I just want to make sure that you were getting approximately 50k tokens per batch during training. So here are some questions for you:
--accumulate
to?Also, the checkpoints are saved every --checkpoint-interval
seconds, so those are updated throughout training. It's not based on the first five checkpoints.
--accumulate
is set to 2 and the batch size is 3175 during trainingBy the way, under /tmp/synst/checkpoints/, I only found 5 checkpoints in total (checkpoint.pt checkpoint1.pt checkpoint2.pt checkpoint3.pt checkpoint4.pt), is this normal?
It looks like your effective batch size is too small. In the README I mention that the command for training is Assuming you have access to 8 1080Ti GPUs...
. With the parameters I provided you have --batch-size 3175
& --accumulate 2
resulting in:
8GPUs * 3175 Tokens/(GPU & Batch) * 2 Accumulated Batches/Optimizer Update = 50800 Tokens/Optimizer Update
Since you are only using 2 GPUs, you potentially have to increase the value of --accumulate
and since the P100 has more memory (16GB vs 11GB for a 1080Ti), you should be able to increase the batch size as well. Try modifying the values such that you are getting approximately 50k tokens per optimizer update.
Note that there are 5 checkpoints because the default value for --max-checkpoints
is 5. Please use the --help
option to see all the available options. Additionally, look at args.py
. The README is not meant to cover all the options in the codebase. It provides a small working example.
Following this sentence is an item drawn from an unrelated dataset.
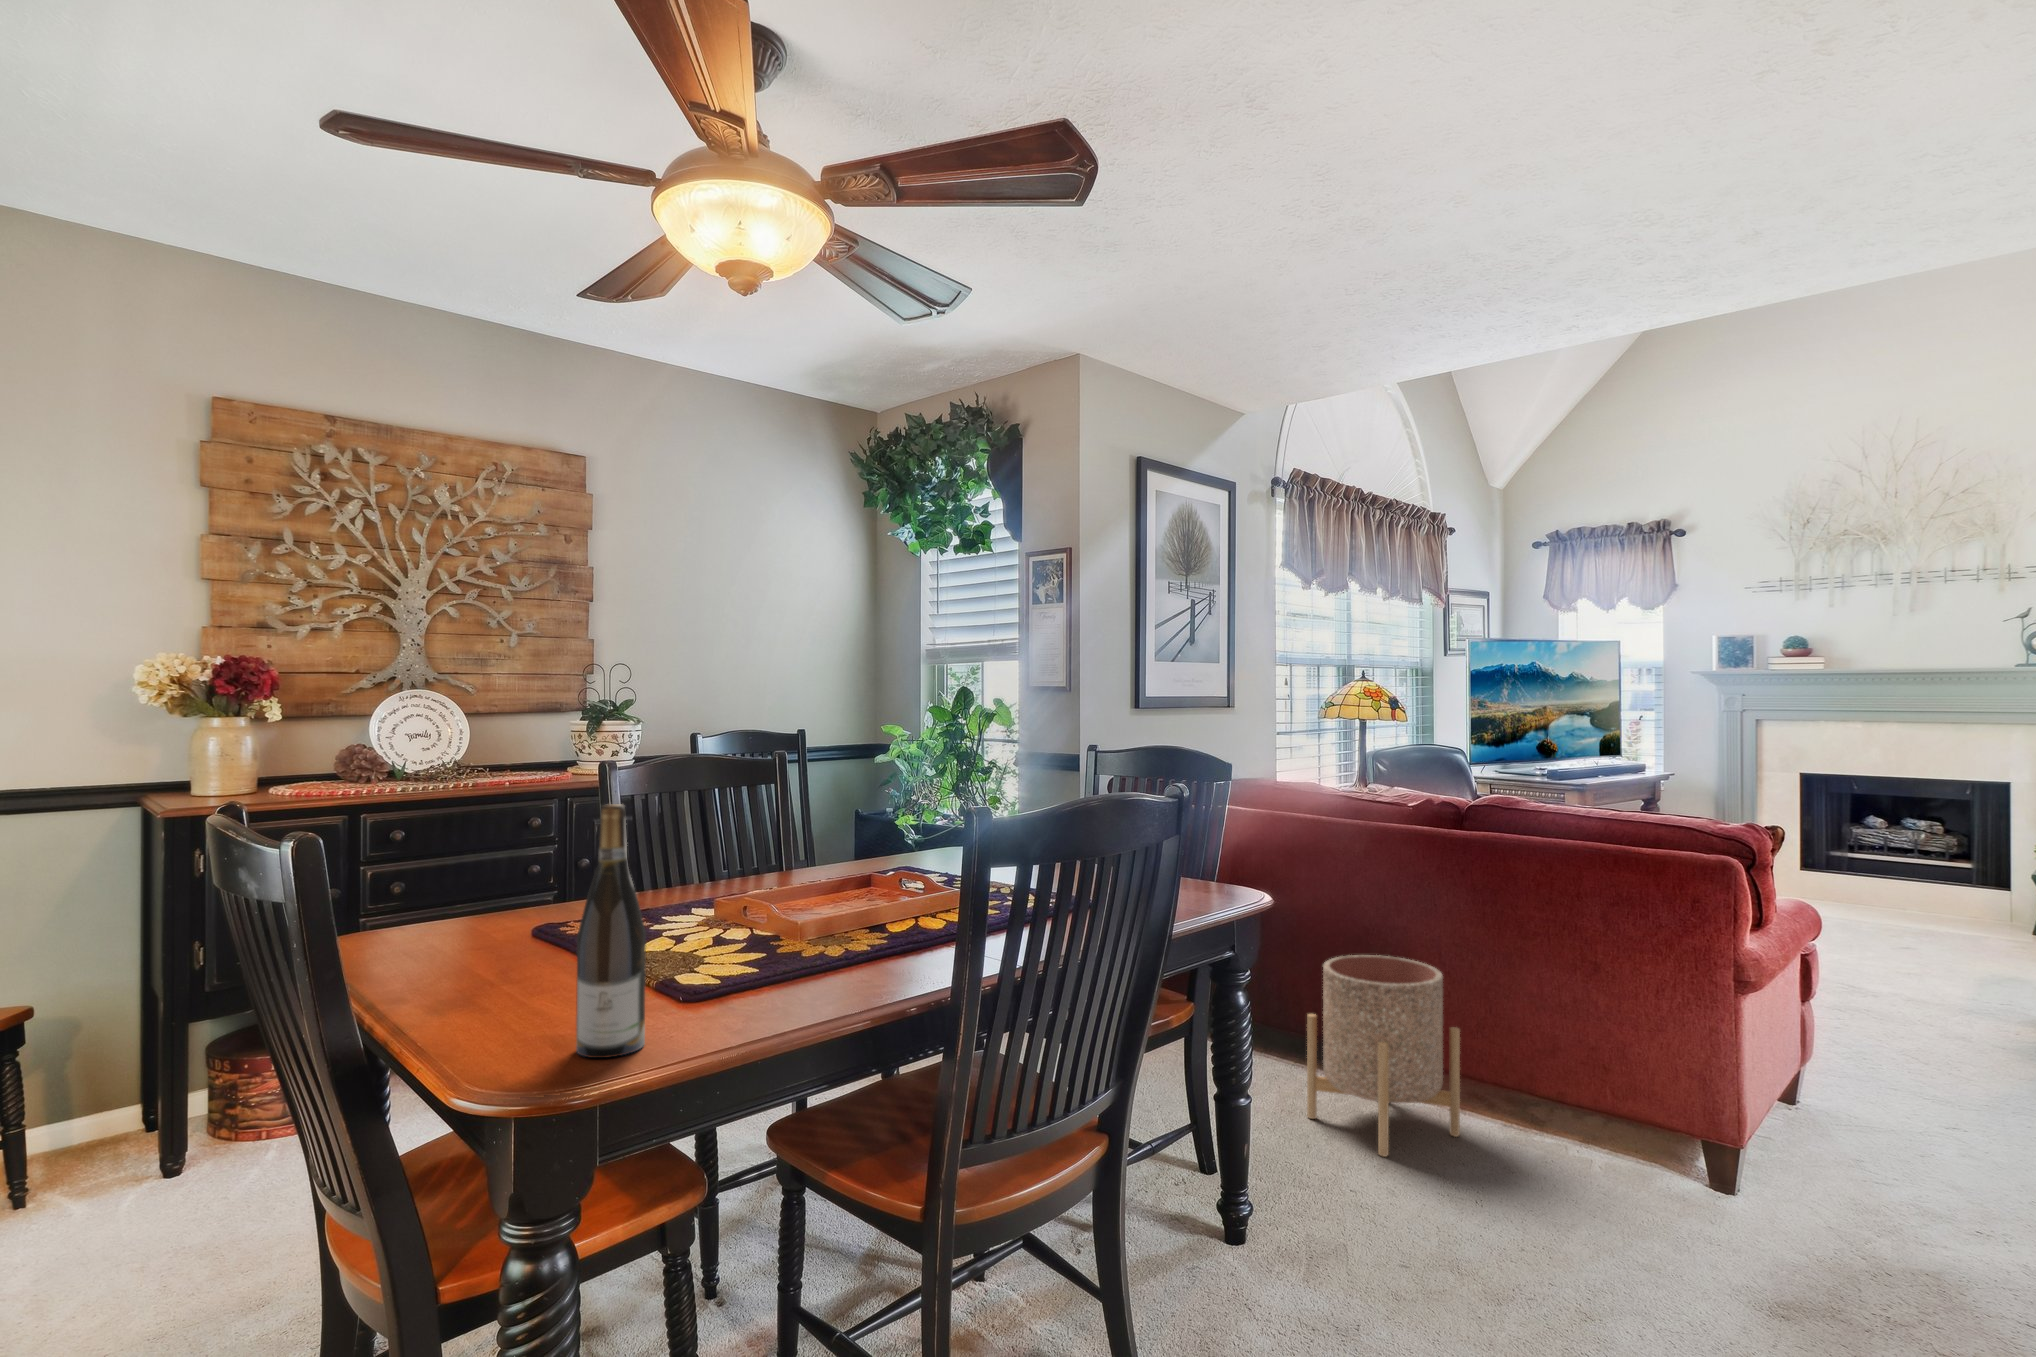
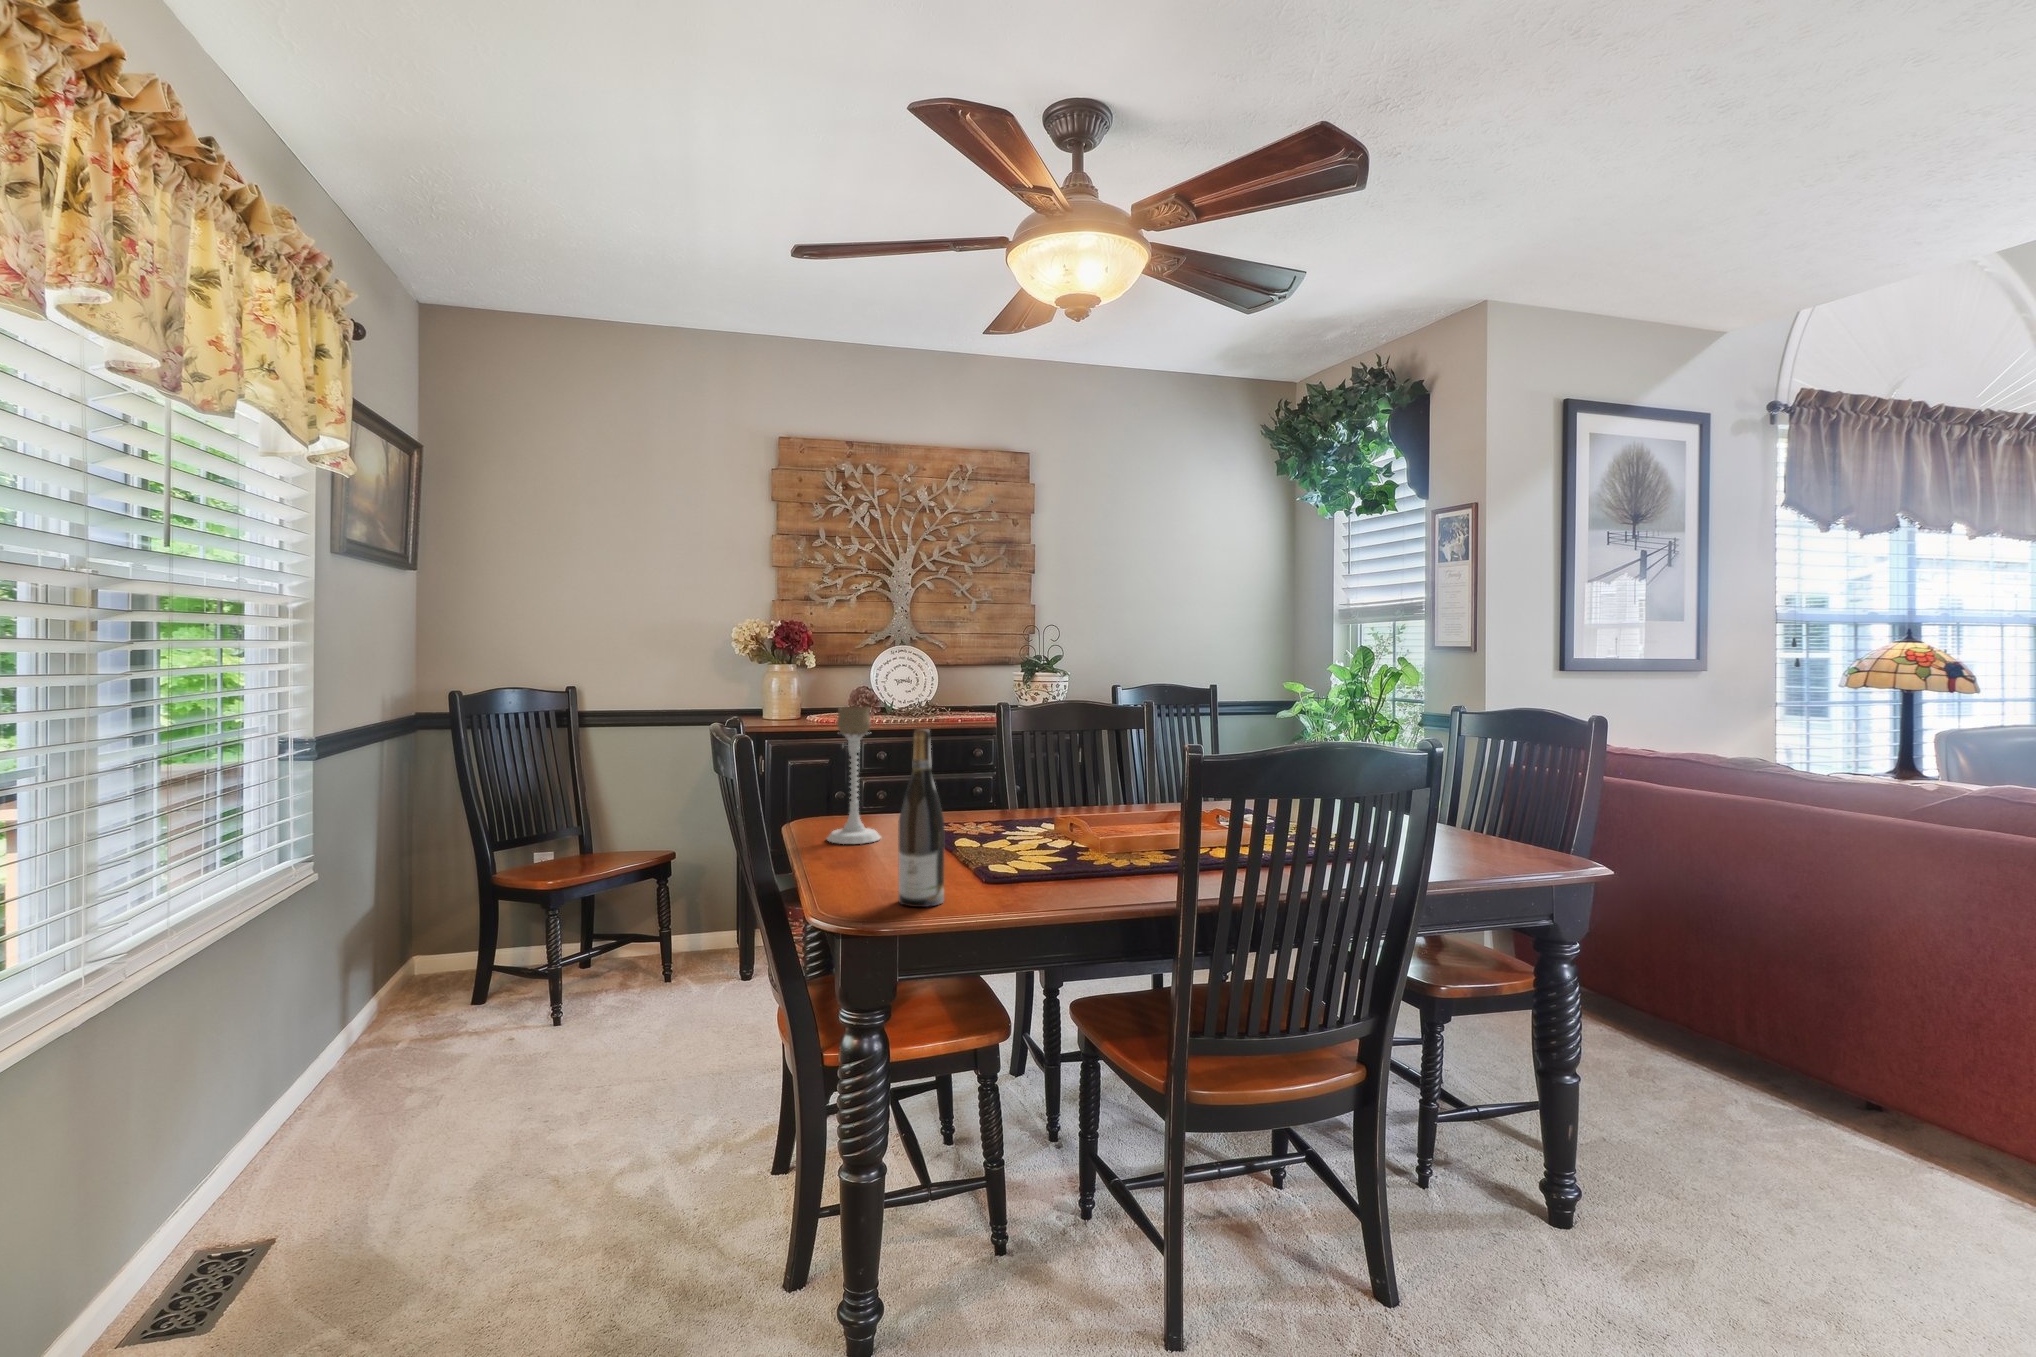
candle holder: none [390,774,478,973] -> present [827,706,881,844]
planter: present [1307,955,1460,1157] -> none [1690,946,1895,1168]

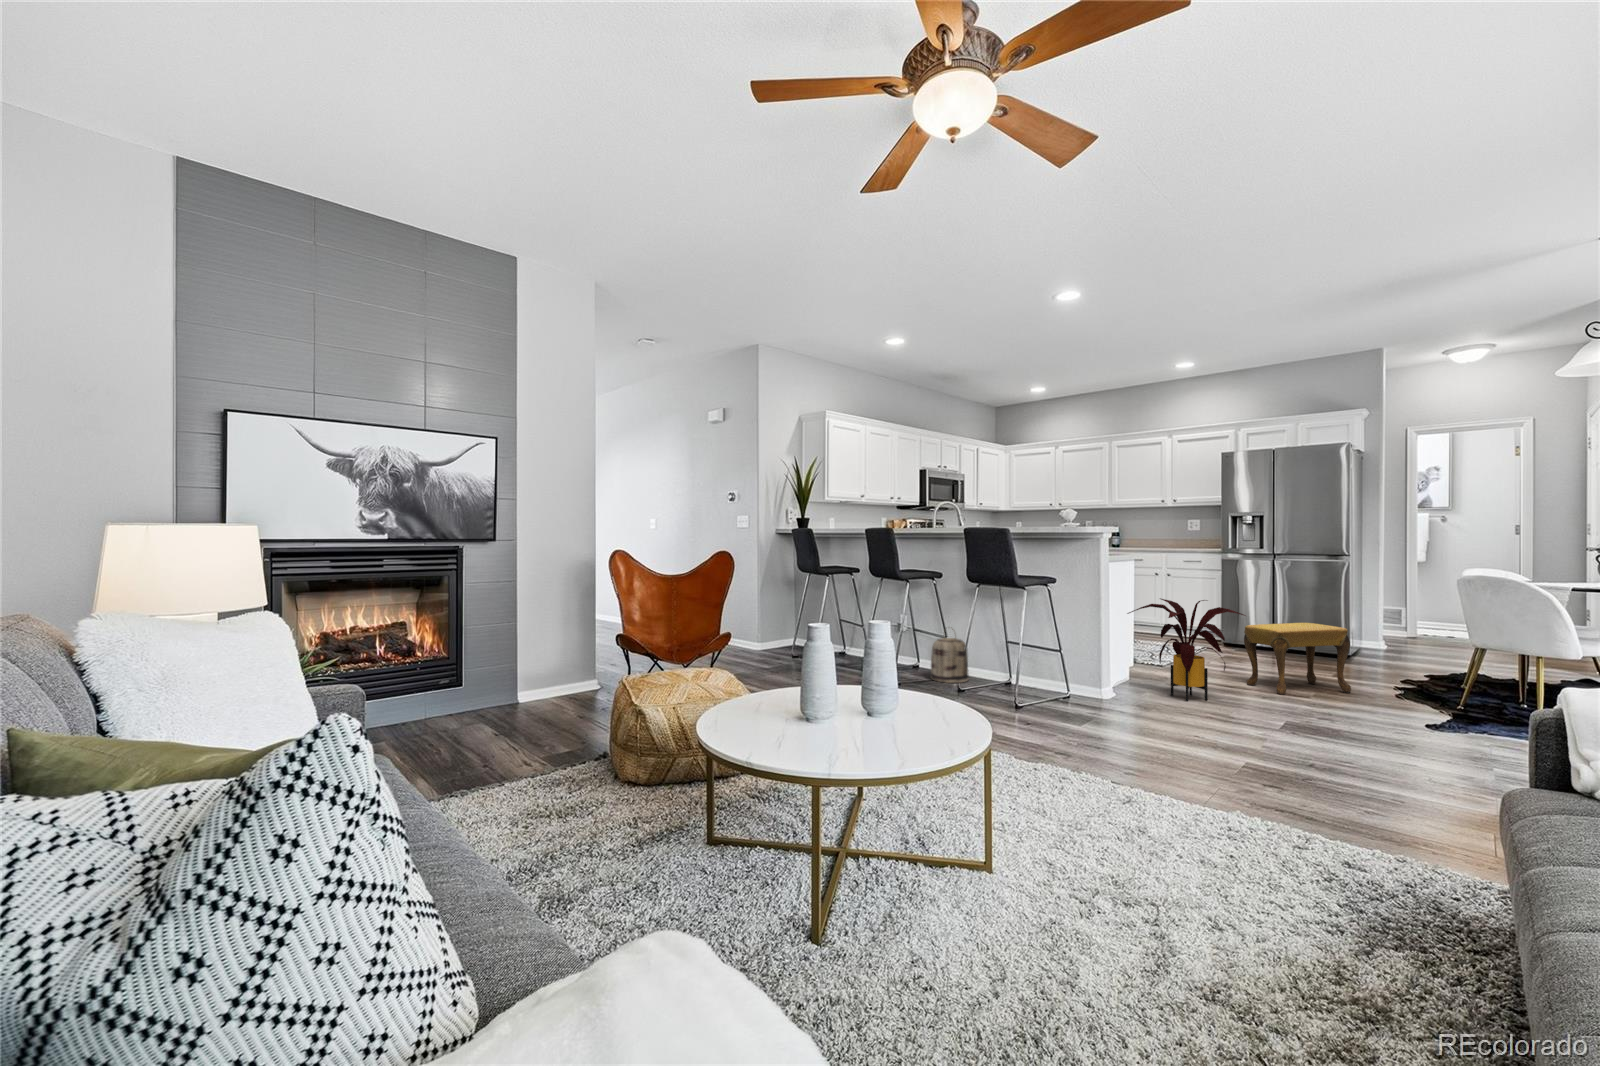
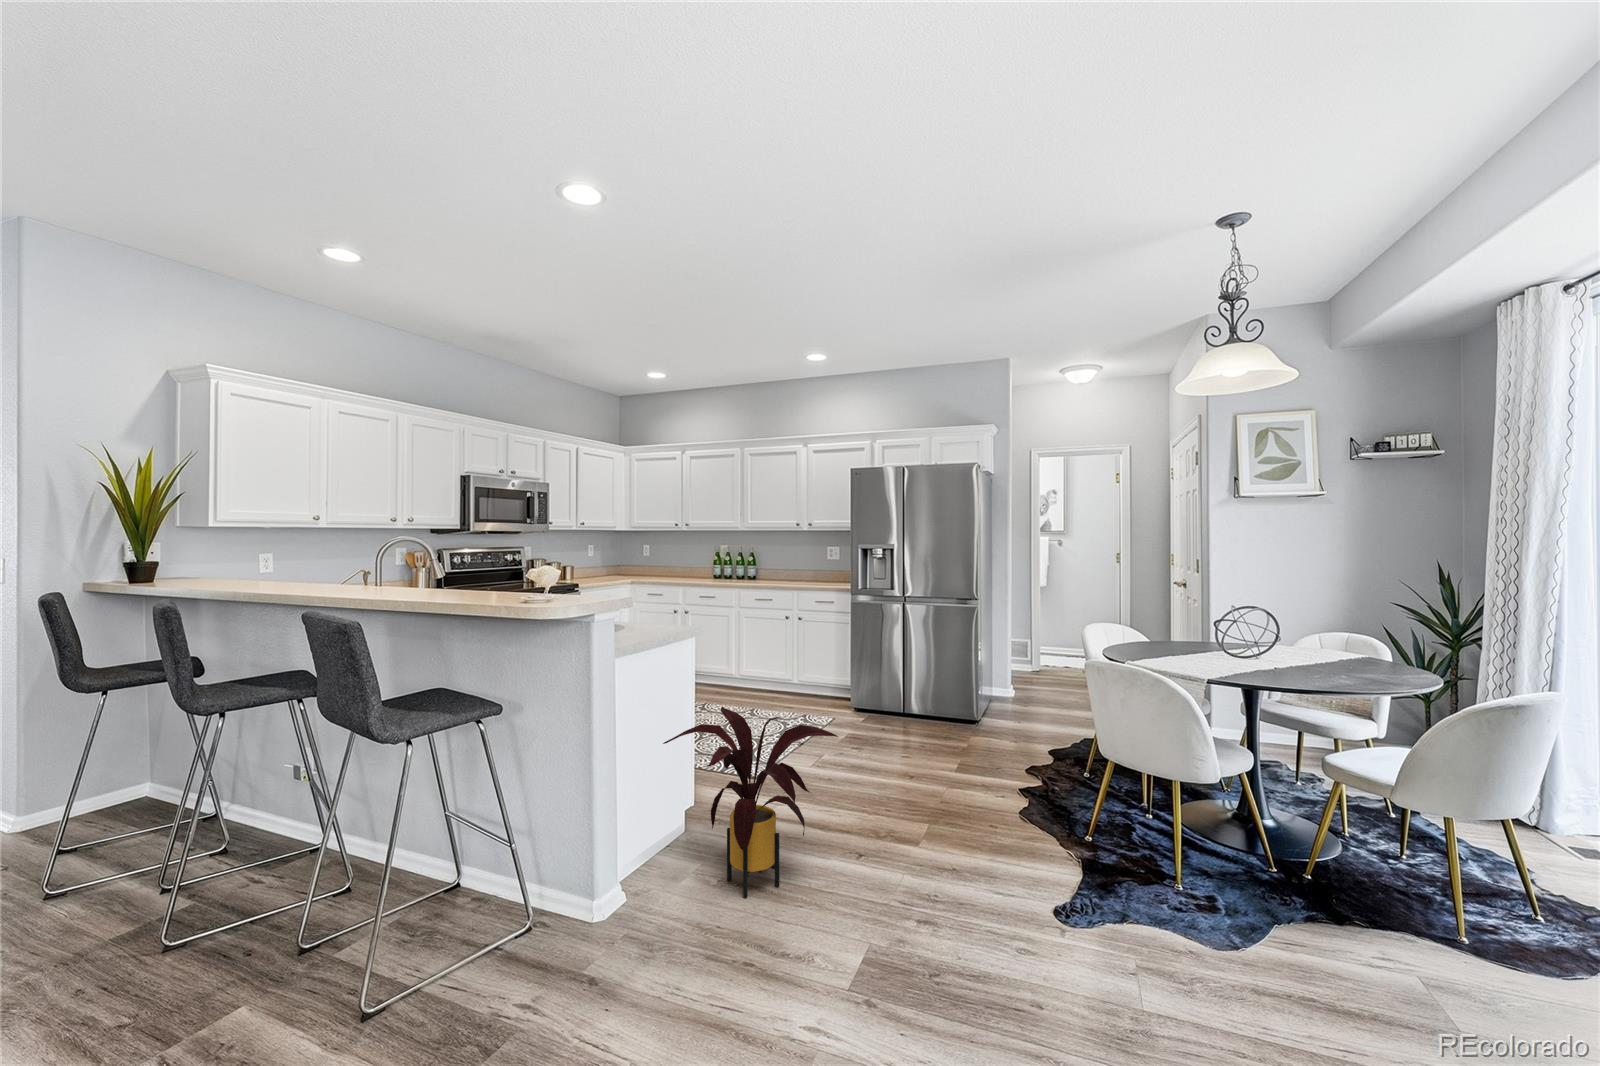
footstool: present [1244,623,1351,694] -> none [848,714,976,841]
basket: present [931,629,969,683] -> none [308,786,395,905]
Please look into the code a bit further if you are trying to adopt this for your particular usecase.
I hope that helps!
@dojoteef Thanks a lot for your detailed suggestions!
It took me a few days to finish training. I trained the wmt_en_de_parse
(span=6) model with 8 GPUs using the parameters as the demo. The training triggered early stop at epoch 20, and below is my result, it's same as the paper:
BLEU+case.mixed+lang.en-de+numrefs.1+smooth.exp+test.wmt14/full+tok.intl+version.1.4.1 = 20.7 53.8/26.9/15.1/8.8 (BP = 0.990 ratio = 0.990 hyp_len = 64037 ref_len = 64676)
@dojoteef Thanks again for the help. I actually have the same concern as #5 . As the WMT dataset is a bit huge, could you share the parameters of IWSLT dataset so that people can enjoy a quick evaluation?
That's great! The details of the IWSLT hyperparameters are in the paper. I highly recommend looking through the paper if you are going to build upon this work at all.
That said, here is a command line you could use to run on IWSLT (this was run on two GPUs):
python main.py -b 3000 --dataset iwslt_en_de_parsed --span 6 \
--model parse_transformer --embedding-size 286 --hidden-dim 507 \
--num-layers 5 --num-heads 2 -d raw/iwslt -p preprocessed/iwslt -v train \
--learning-rate-scheduler linear --learning-rate 3e-4 --final-learning-rate 1e-5 \
--checkpoint-interval 600 --label-smoothing 0
Hi, thank you for sharing such a decent work with the repo!
After finishing training, I fail to find a way to compute the BLEU score of the model. Would you mind sharing any example code to do so? Thank you.